Doch die gute Absicht und die harte Praxis prallten gleich aufeinander. Bei einer der ersten Entscheidungen brach ein Konflikt aus, der an den Rand des Koalitionsbruchs führte. Die Lieferung eines deutschen Testpanzers an die türkische Armee wurde zum Testfall. Am Ende des Streits stand die Verabredung, einen schon vorliegenden, ziemlich weichen Entwurf neuer Rüstungsexport-Richtlinien zu überarbeiten, also: ihn zu verschärfen. Das ist nun geschehen. Aber wie bei allen politischen Grundsätzen, die nicht mehr als Absichtserklärungen sind, kommt es nun darauf an, wie sie ausgelegt und umgesetzt werden. Die Genehmigungsbehörde, das Bundesausfuhramt, wird die veränderten Regeln nur dann restriktiv anwenden, wenn sie aus Berlin den echten politischen Willen spürt, vorhandene Interpretations- und Ermessensspielräume zu verengen und zu kontrollieren.

Der neue Text hat im Vergleich mit der vorigen Fassung unübersehbare Vorzüge. Das Kriterium der Menschenrechte ist mehrfach stark verankert, ebenso wie der nicht weniger wichtige Zusammenhang, dass ein Land seine wirtschaftlichen und sozialen Entwicklungschancen nicht durch Rüstungskäufe schmälern soll. Deutlich verbessert ist die Kontrolle des Endverbleibs exportierter Waffen, für Verstöße werden Sanktionen eingeführt. Neuerdings kann die Bundesregierung bei Rüstungskooperationen mit anderen Ländern sogar eingreifen, wenn die Partner in Regionen liefern wollen, die von den deutschen Vorschriften ausgeschlossen wären.

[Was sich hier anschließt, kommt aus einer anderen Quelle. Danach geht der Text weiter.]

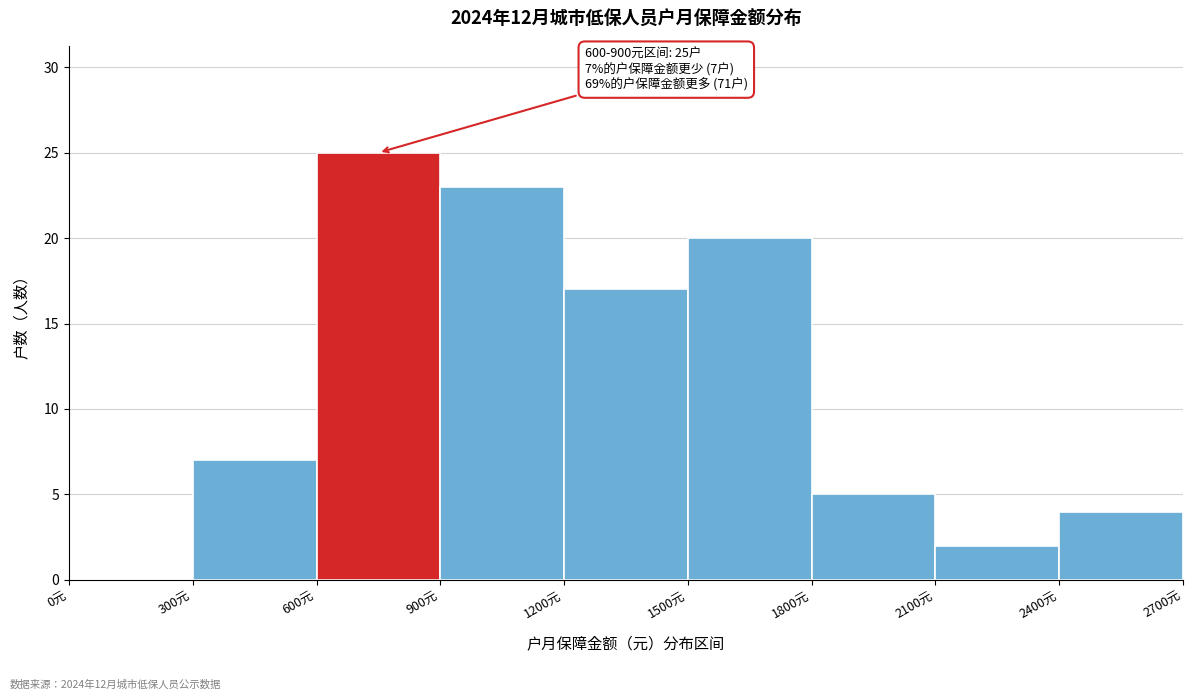

Over which range of the x-axis is the bar tallest?

600 to 900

Es gibt aber auch unverkennbare Nachteile. So werden verschiedene Ländergruppen gebildet, was in Einzelfällen problematisch sein kann: Die Erde lässt sich heute nicht mehr wie zu Zeiten des Kalten Kriegs nach dem Schwarz-weiß-Muster in gute und böse Staaten einteilen, sondern die Grauzonen haben sich vergrößert. Bei den Kooperationen tun sich Schlupflöcher auf. Und dass bei Zulieferungen von Teilen zum Einbau in fremde Waffensysteme auf Mitsprache verzichtet wurde, ist ein bedauerlicher Mangel.

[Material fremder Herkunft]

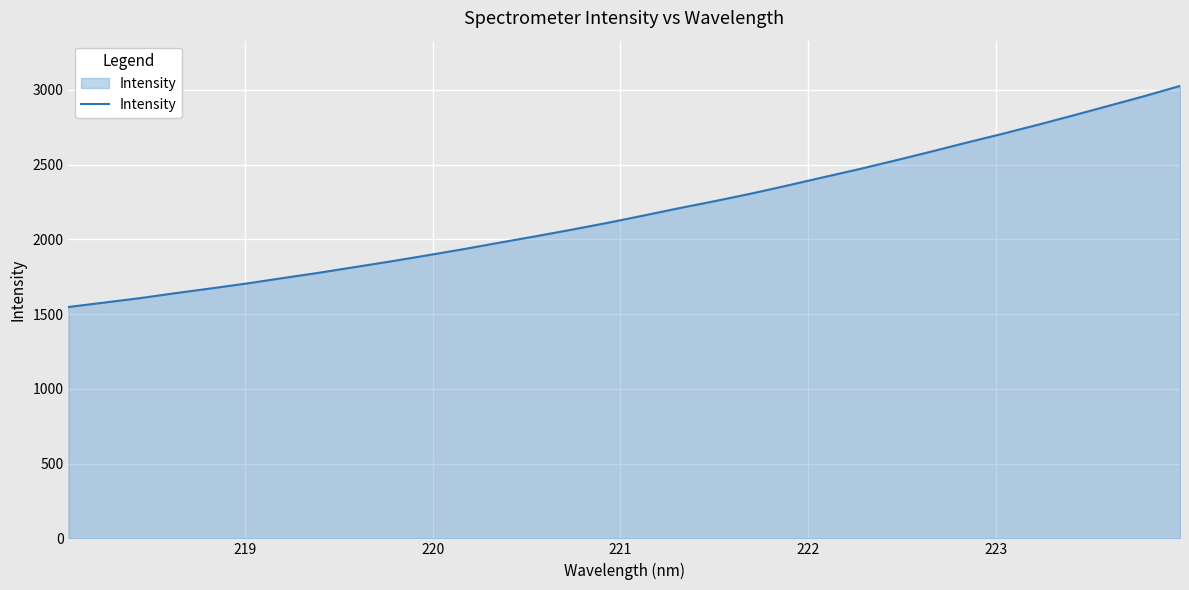

What is the minimum value shown in the chart?

1547.6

Entscheidend für die öffentliche Nachvollziehbarkeit von Rüstungsausfuhren wird sein, wie die Berichte aussehen, die die Bundesregierung dem Parlament künftig jährlich vorlegen will. Daran lässt sich messen, wie ernst die neuen Formulierungen gemeint sind: Ob die Regeln nur schöner klingen oder auch schärfer sind und ob sich die nüchterne Praxis an den Geist der neuen Richtlinien halten wird.